Reading text.
BEGIN

La Grande Odalisque (1814) by Jean-Auguste-Dominique Ingres has become one of the most loved Romantic paintings. In this article, we gaze into the secret abode of a woman waiting in the nude, but for whom, we are only left to guess.
Table of Contents
- 1 Artist Abstract: Who Was Jean-Auguste-Dominique Ingres?
- 2 La Grande Odalisque (1814) by Jean-Auguste-Dominique Ingres in Context
- 3 Formal Analysis: A Brief Compositional Overview
- 4 A Grand Display
- 5 Frequently Asked Questions
Artist Abstract: Who Was Jean-Auguste-Dominique Ingres?
Jean-Auguste-Dominique Ingres was a French artist, born on August 29 in 1780, and died on January 14 in 1867 of pneumonia. He was born in the town of Montauban in Tarn-et-Garonne in France. In his early schooling years, when he was 11 years old, he attended the Académie Royale de Peinture, Sculpture, et Architecture in Toulouse, France.
He later became a student of famous painter Jacques-Louis David in Paris.
Ingres was a Neoclassical painter, who followed the tenets of Academic art, but he was also known for his Romantic paintings. Some of his famous artworks include The Ambassadors of Agamemnon in the Tent of Achilles (1801), Napoleon I on His Imperial Throne (1806), and The Valpinçon Bather (1808).
Self-portrait at 24 (1804) by Jean-Auguste-Dominique Ingres; Jean Auguste Dominique Ingres, Public domain, via Wikimedia Commons
La Grande Odalisque (1814) by Jean-Auguste-Dominique Ingres in Context
Below we will discuss a brief contextual analysis of La Grande Odalisque by Jean-Auguste-Dominique Ingres, focusing on the circumstances around when he painted it, which will be followed by a formal analysis, discussing the painting’ subject matter and how it is composed according to the art elements.
|Medium||Oil on canvas|
|Period / Movement||Neoclassicism/Romanticism|
|Dimensions (cm)||91 x 162|
|Series / Versions||N/A|
|Where Is It Housed?||Musée du Louvre, Paris, France|
|What It Is Worth||Purchased by the Musée du Louvre in 1899, the exact price is uncertain.|
Contextual Analysis: A Brief Socio-Historical Overview
La Grande Odalisque was commissioned by the Queen of Naples Caroline Murat, who was Napoleon Bonaparte’s sister and married to Joachim Murat. She commissioned Ingres for several paintings, including the Portrait of Caroline Murat (1814), which is housed in New York as part of a private collection.
Portrait of Caroline Murat (1814) by Jean-Auguste-Dominique Ingres; Jean Auguste Dominique Ingres, Public domain, via Wikimedia Commons
La Grande Odalisque by Jean-Auguste-Dominique Ingres is often considered to be one of the artist’s first paintings to exemplify his exploration of Romanticism and, as it has been described, more “exotic” subjects like concubines.

END

Data extract.
BEGIN

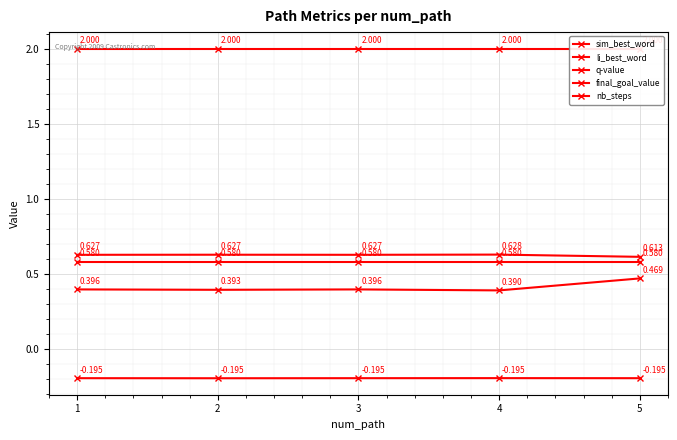

Which series changed the most between 4 and 5?

sim_best_word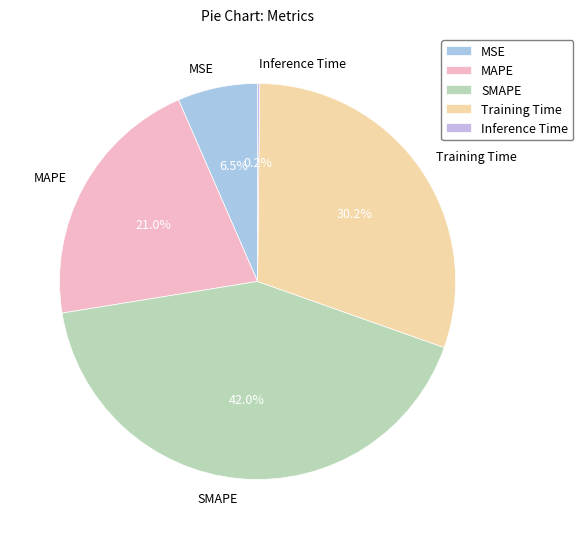

True or false: MAPE accounts for 21% of the total.

True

END

What to work on.
1. Could you rewrite the article on La Grande Odalisque from "Table of Contents" to "David in Paris.", putting "renowned painter" in place of "famous painter"?
2. Continue the article on La Grande Odalisque from the point where it stops.

Results in order.
1.
Table of Contents
- 1 Artist Abstract: Who Was Jean-Auguste-Dominique Ingres?
- 2 La Grande Odalisque (1814) by Jean-Auguste-Dominique Ingres in Context
- 3 Formal Analysis: A Brief Compositional Overview
- 4 A Grand Display
- 5 Frequently Asked Questions
Artist Abstract: Who Was Jean-Auguste-Dominique Ingres?
Jean-Auguste-Dominique Ingres was a French artist, born on August 29 in 1780, and died on January 14 in 1867 of pneumonia. He was born in the town of Montauban in Tarn-et-Garonne in France. In his early schooling years, when he was 11 years old, he attended the Académie Royale de Peinture, Sculpture, et Architecture in Toulouse, France.
He later became a student of renowned painter Jacques-Louis David in Paris.

2.
Ingres, who has been widely regarded as upholding a “cultural conservatism” in his artworks, was also taught by the acclaimed Neoclassicist Jacques-Louis David, the latter of whom’s artistic style was defined by the principles of rationality, reason, order (characteristics of Neoclassicism), as well as the classical ancient Greek and Roman idealizations of the human form.
Jacques-Louis David’s artworks have been described as “linear” and “minimal” in style – limiting the use of colors and keeping to clearly delineated forms.
Jean-Auguste-Dominique Ingres’ subject matter has also been described as moralistic, depicting historical narratives and characters, a popular example of which is his oil-on-canvas artwork, Oath of the Horatii (1784).
Undoubtedly, Ingres followed these classical and Academic styles and traditions taught to him by David.
He was also influenced by the Renaissance master Raphael, but the former shifted his artistic techniques, most notably evident in his nudes with “elongated” limbs like we see in La Grande Odalisque, which caused quite a stir when it was exhibited at the Paris Salon in 1819.
La Grande Odalisque (1814) by Jean-Auguste-Dominique Ingres on display at the Louvre Museum; Jean Auguste Dominique Ingres, CC BY 3.0, via Wikimedia Commons
When Ingres painted La Grande Odalisque it was at a time in western history when the “Orient” was a keen point of interest, and while we will not go into the rich, complex, and extensively studied the history of what it means here, it is important to note its influence on western society, especially in France.
With various new discoveries in the Middle East, as well as Napoleon Bonaparte who conquered Egypt in 1798, the west became more familiar with exotic cultures, and some who did not visit these places learned from the accounts of others, Ingres was notably among one of these and widely described as an “armchair Orientalist”.
When we look at the “La Grande Odalisque” painting, it is important to remember what we are looking at and that is not necessarily a true account of a Turkish concubine, but one embellished with the French’s cultural ideas and concepts of the subject matter, specifically what Ingres may have seen or believed.
Formal Analysis: A Brief Compositional Overview
Below, we will look at La Grande Odalisque by Jean-Auguste-Dominique Ingres in more detail in terms of the subject matter followed by an analysis of the compositional format according to the seven art elements.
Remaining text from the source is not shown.